Practicing good time management strategies can make or break your success. To start, map out a baseline plan of how much effort will be required and which days you’ll work on the project. A workback schedule is also helpful for projects that span over a few weeks or longer. Then, you should check in on your progress every day. Set up time blocks in your calendar or use the Pomodoro Technique to focus intently on your top priorities for the day.
4Implement actions and adapt
With your goals in place and resources allocated to them, it’s time to get to executing! Build yourself a small to-do list every day of your top priorities and implement time management strategies as you work on them. Stay in the loop with your manager and coworkers about required access to tools and resources to ensure that you always have them available when needed.
Every day, it’s important to monitor your progress and see if you need to make alterations to your plan. A great work efficiency tip is to continuously optimize your process as you go. Start by incorporating a continuous feedback cycle with your manager or a peer. In doing so, you’ll be able to make adjustments on the fly rather than waiting a month or longer to hear that you could’ve done something differently and saved a lot more time or been more accurate.
Changes might occur to your productivity plan based on feedback or elements outside of your control (such as someone being a no-show on a call or a shipment being delayed). Keeping a solution-oriented mindset will help you overcome these blockers rather than allowing them to hold you back. Try to consult team leaders or online resources when you run into a challenge that you’re unsure how to solve.
Tracking the success of a productivity plan
Here are some best practices to adapt and measure a productivity plan and ensure continuous improvement:
- Define success metrics. To ensure you’re improving your productivity, you need to have a set of metrics to follow. These could be quantitative—such as the number of tasks completed per week—or qualitative—like improved focus or reduced stress. Keep your metrics noted in a shared space with your manager so they can see your results too!
- Leverage technology. There are plenty of fantastic tools out there to automate and organize your productivity plans. For example, Fellow’s Streams feature allows you to track your success metrics or host check-in meetings with your manager. Technology can also automate activities, such as moving to-do items to assignee boards so you don’t need to do it manually.
- Seek feedback. Your team can be a great asset to help you improve on both your personal and professional goals. Colleagues, managers, and mentors can all help you gain external perspectives. Try to check in with someone for feedback at least every week—or ideally every day!
- Schedule regular review sessions. Periodic review sessions can be held weekly, monthly, or quarterly. The intent of these meetings is to analyze the data collected from your productivity plan and see if there are any adjustments that need to be made. You should make tactical or operational tweaks in daily or weekly check-ins and strategic adjustments in monthly or quarterly check-ins.

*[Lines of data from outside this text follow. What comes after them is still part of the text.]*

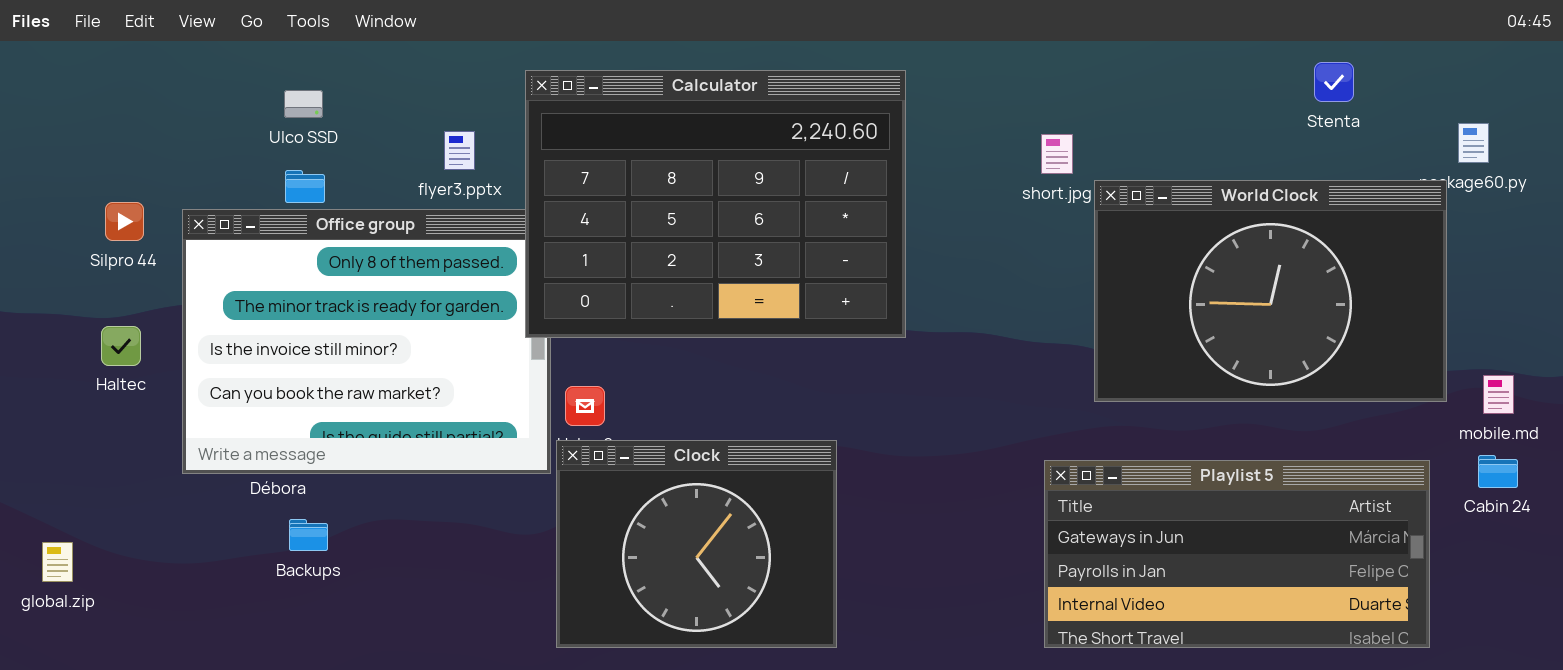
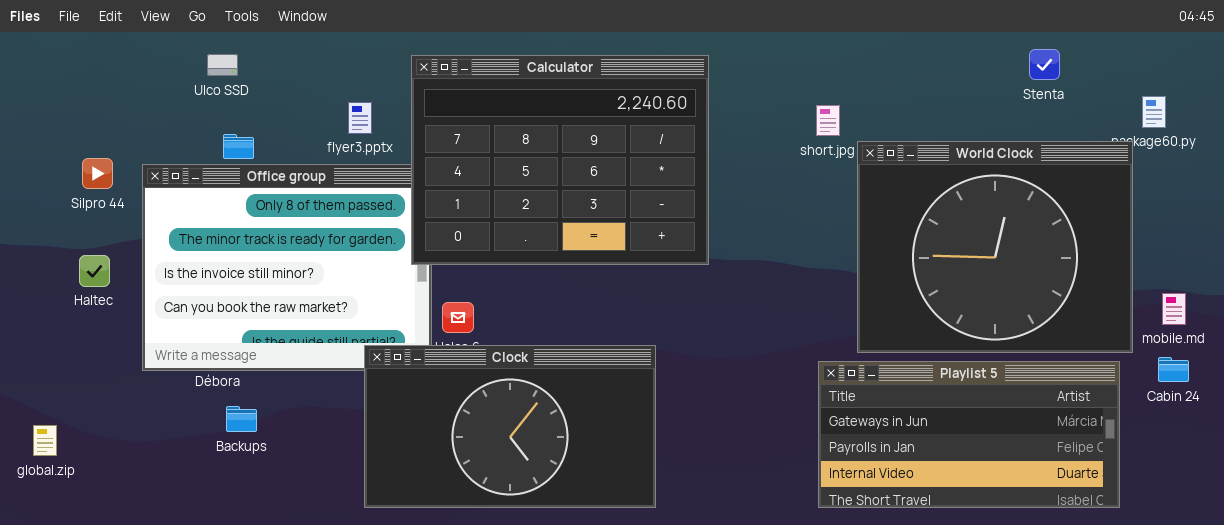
Ulco SSD: [284,90,323,118] -> [207,54,238,76], moved
World Clock: [1094,180,1447,402] -> [857,141,1133,353], resized
Clock: [556,440,837,648] -> [364,345,656,508], resized

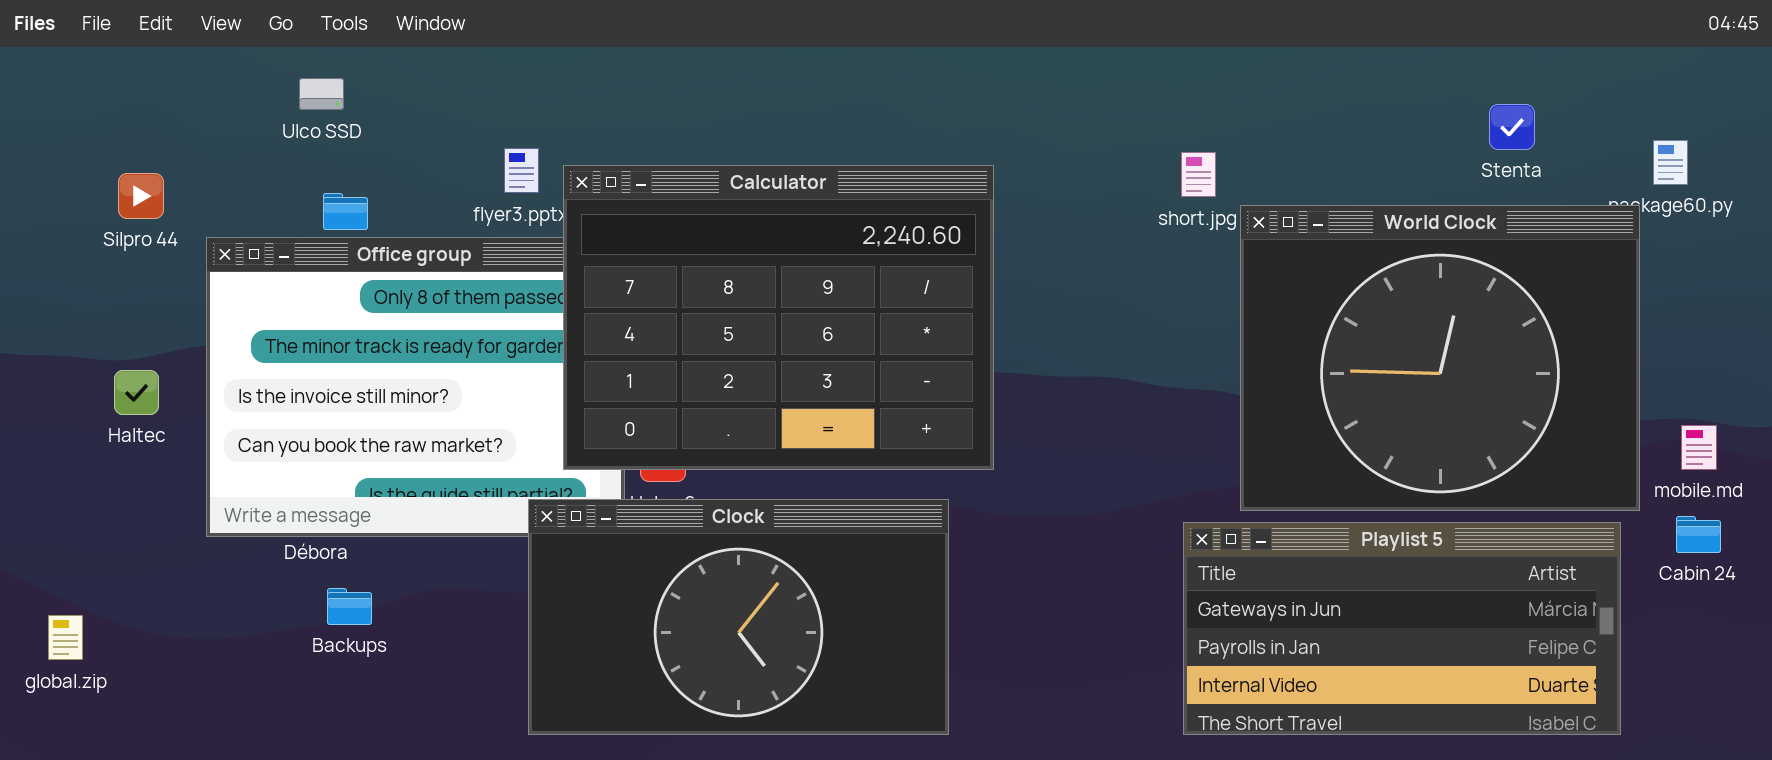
Stenta: [1029,49,1060,80] -> [1489,104,1535,150], moved
Calculator: [411,55,709,265] -> [563,165,994,470], moved
Silpro 44: [82,158,113,189] -> [118,173,164,219], moved

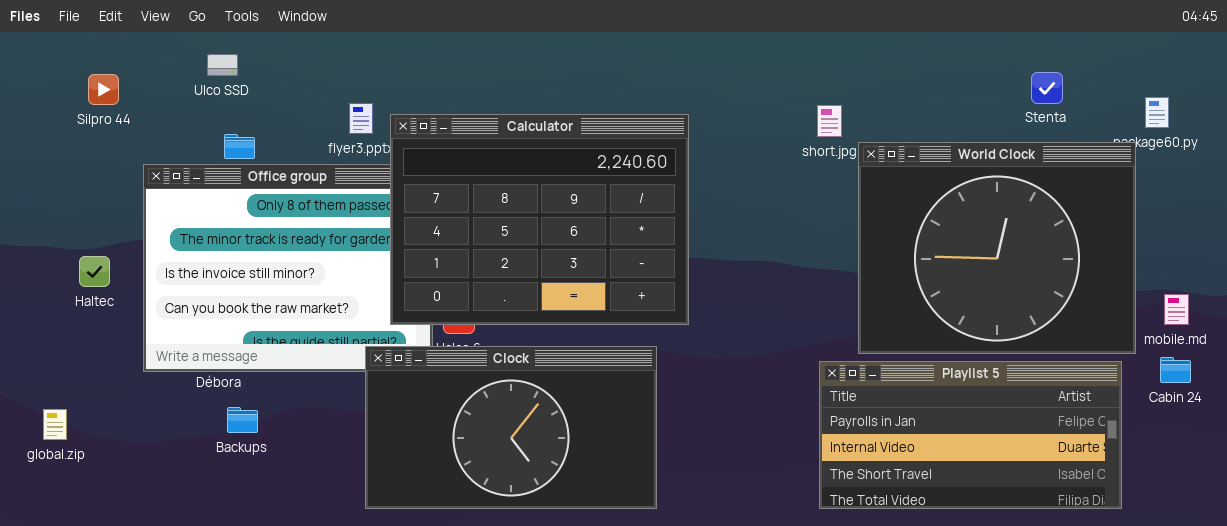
Silpro 44: [118,173,164,219] -> [88,74,119,105], moved
Playlist 5: [1183,522,1621,735] -> [819,361,1122,509], scrolled down 1 row
global.zip: [48,615,83,660] -> [43,409,67,440], moved

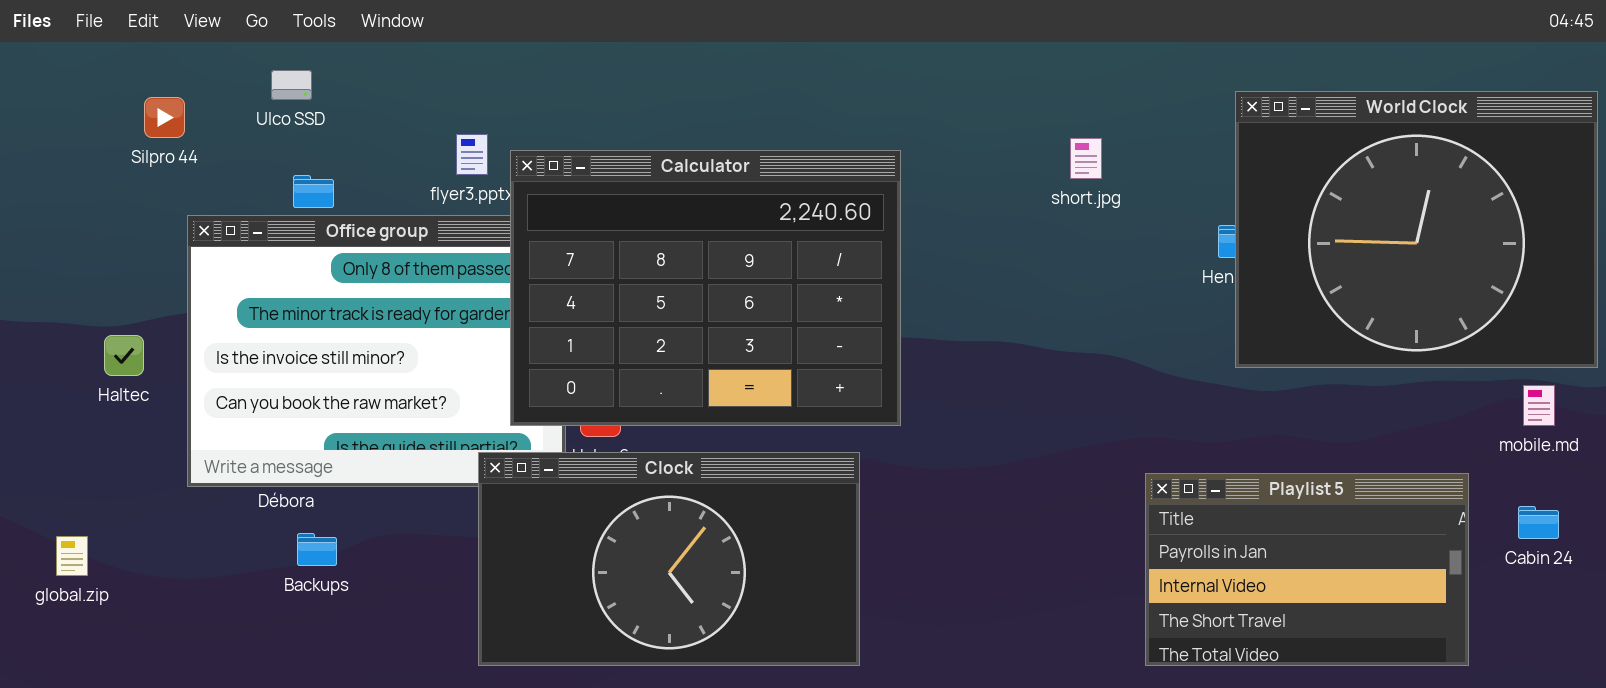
Silpro 44: [88,74,119,105] -> [144,97,185,138], moved
World Clock: [858,142,1136,354] -> [1235,91,1598,368], moved
Cabin 24: [1160,357,1191,383] -> [1518,506,1559,539], moved
Playlist 5: [819,361,1122,509] -> [1145,473,1469,666], resized

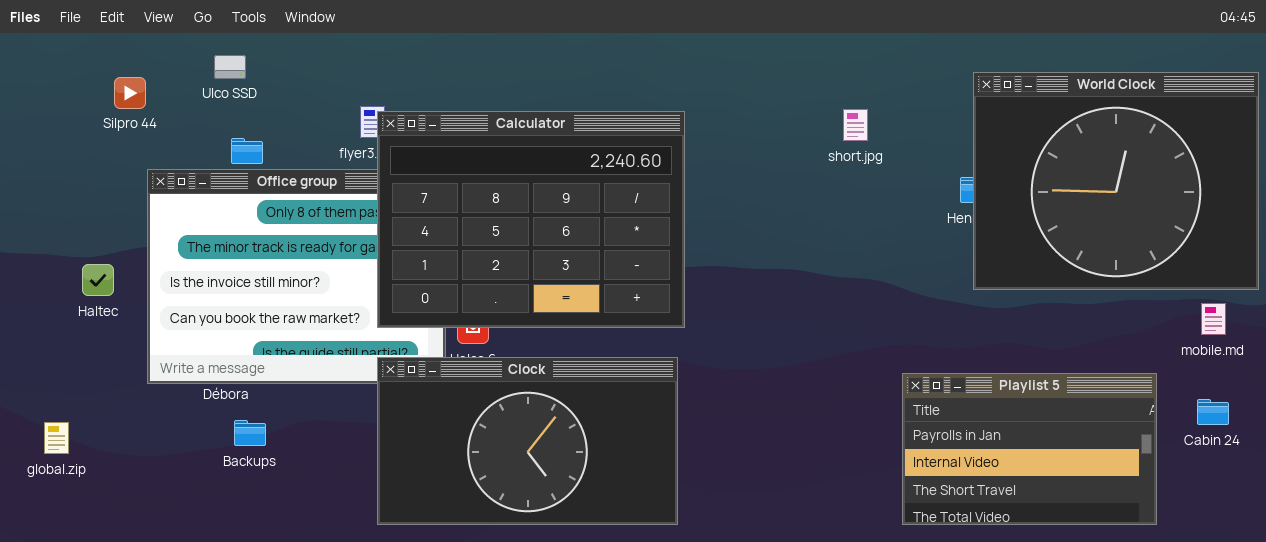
Calculator: [510,150,901,426] -> [377,111,685,328], moved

Effective productivity planning will allow you to reach the next level for your personal and professional goals. The first step is to visualize everything that needs to be done; from there, you can begin to organize and prioritize those items based on the resources available. Fortunately, you likely have a solid network of people around you and software tools that can help speed up activities like feedback collection, results tracking, and task organization. Don’t forget to rely on these as part of your productivity planning efforts!